Why Not Bail Out GM?
Megan McArdle argues that those saying we should bail out General Motors and save its workers just like we did the banks and insurance companies miss the point of the bailout. Whereas a collapse of the financial sector had the ability to take down the rest of the economy with it, that’s just not true in manufacturing.

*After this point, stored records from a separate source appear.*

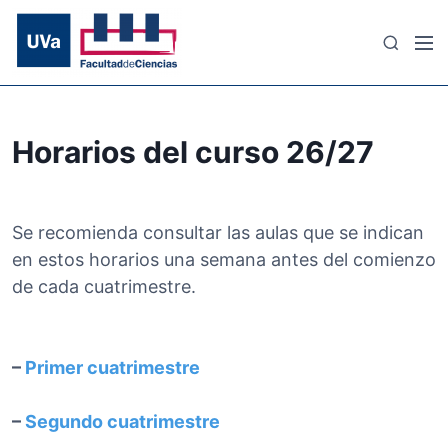
S
a
M
B
l
e
u
t
n
s
a
ú
c
r
a
Horarios del curso 26/27
a
r
l
c
o
Se recomienda consultar las aulas que se indican
n
en estos horarios una semana antes del comienzo
t
de cada cuatrimestre.
e
n
i
–
Primer cuatrimestre
d
o
–
Segundo cuatrimestre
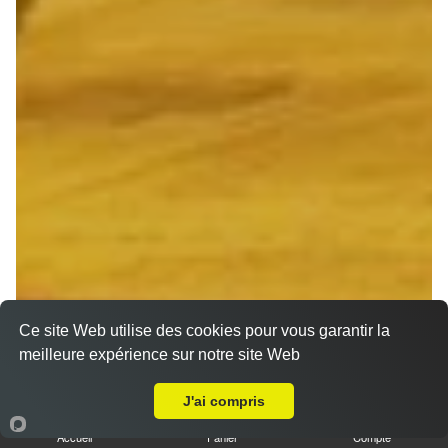
Ce site Web utilise des cookies pour vous garantir la
meilleure expérience sur notre site Web
A Emporter sur Reims Epinettes
J'ai compris
Accueil
Panier
Compte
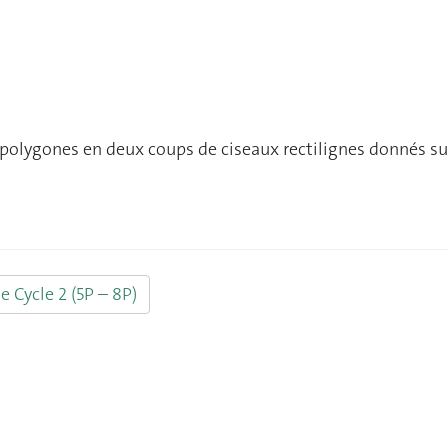
 polygones en deux coups de ciseaux rectilignes donnés su
e Cycle 2 (5P – 8P)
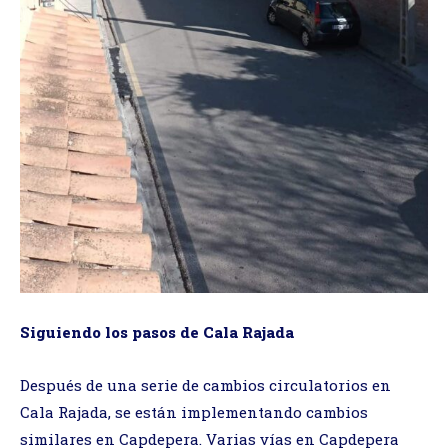
Siguiendo los pasos de Cala Rajada
Después de una serie de cambios circulatorios en
Cala Rajada, se están implementando cambios
similares en Capdepera. Varias vías en Capdepera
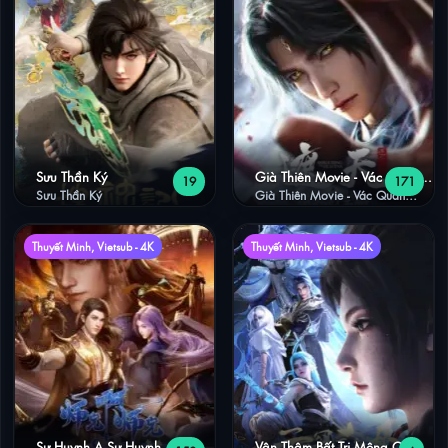
Sưu Thần Ký
Già Thiên Movie - Vác Quan
19
171
Chiến Vương Đằng
Sưu Thần Ký
Già Thiên Movie - Vác Quan
Chiến Vương Đằng
Thuyết Minh, Vietsub - 4K
Thuyết Minh, Vietsub - 4K
Sư Huynh A Sư Huynh
Vân Thâm Bất Tri Mộng OVA:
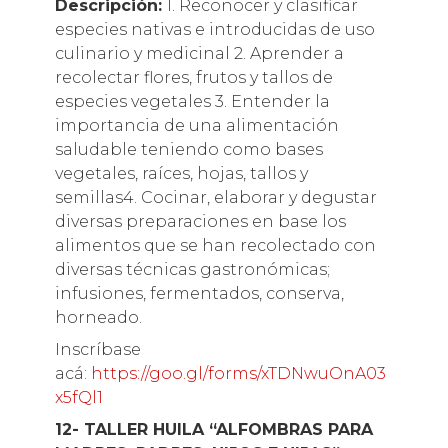
Descripción:
1. Reconocer y clasificar
especies nativas e introducidas de uso
culinario y medicinal 2. Aprender a
recolectar flores, frutos y tallos de
especies vegetales 3. Entender la
importancia de una alimentación
saludable teniendo como bases
vegetales, raíces, hojas, tallos y
semillas4. Cocinar, elaborar y degustar
diversas preparaciones en base los
alimentos que se han recolectado con
diversas técnicas gastronómicas;
infusiones, fermentados, conserva,
horneado.
Inscríbase
acá:
https://goo.gl/forms/xTDNwuOnA03
x5fQl1
12- TALLER HUILA “ALFOMBRAS PARA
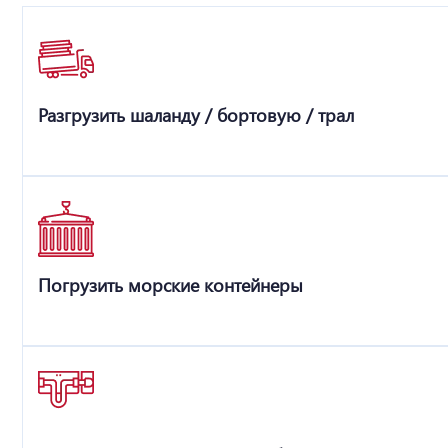
Разгрузить шаланду / бортовую / трал
Погрузить морские контейнеры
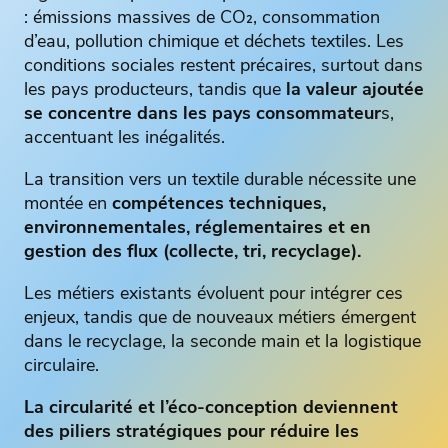
: émissions massives de CO₂, consommation
d’eau, pollution chimique et déchets textiles. Les
conditions sociales restent précaires, surtout dans
les pays producteurs, tandis que
la valeur ajoutée
se concentre dans les pays consommateur
s,
accentuant les inégalités.
La transition vers un textile durable nécessite une
montée en
compétences techniques,
environnementales, réglementaires et en
gestion des flux (collecte, tri, recyclage).
Les métiers existants évoluent pour intégrer ces
enjeux, tandis que de nouveaux métiers émergent
dans le recyclage, la seconde main et la logistique
circulaire.
La circularité et l’éco-conception deviennent
des piliers stratégiques pour réduire les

Besides that, propping up the likes of Citibank will likely actually result in saving Citibank. Not so much GM:
GM’s operations are not otherwise sound. They have been headed for this moment since 1973. Conservatives blame legacy costs, and liberals blame management. They’re both right. GM’s legacy costs are crazy. So is the UAW leadership, which, goaded by the retirees, is knowingly driving the company into bankruptcy rather than negotiate clearly unsustainable deals. Those legacy costs would probably not be supportable by any company in a competitive environment; the UAW’s expectations were created in an era of comfortable oligopoly, when all costs could be directly passed on to the consumer. And the poor quality control on American cars is, from all reports, the responsibility of the union, which maintains downright silly work rules that not even the most ardent liberal could defend in both the Big Three and their various parts suppliers. My favorite was the supplier plant that was forced to work in english measurement even though they had to sell parts in metric. But the examples are legion.
But too, management doesn’t seem to be trying much harder to keep themselves out of bankruptcy court. The company could have limped on for longer if it had, y’know, made cars anyone wanted to buy. That’s not the UAW’s fault. GM’s management seems to have a positive genius for making horrible cars, as if they’d deliberately sat down and asked themselves how they could best combine ugly, inconvenient, and unreliable into one expensive package.
Aside from trucks, in which Ford, Chevy, and GMC continue to be the market leaders, and a handful of niche vehicles (the Corvette, for example) that’s right.
Beyond that, it’s worth noting that the American automobile industry is doing just fine — just not Ford, Chrysler, and GM. My wife drives an Acura made in Maryville, Ohio. My parents both drive Nissans made in Smyrna, Tennessee. My own Nissan and my mother-in-law’s Toyota were made in Japan but both of those badges have huge assembly operations in the United States.
Detroit’s heyday is past but Americans in Alabama, Tennessee, South Carolina, Missouri, and Ohio are making plenty of cars Americans want to buy.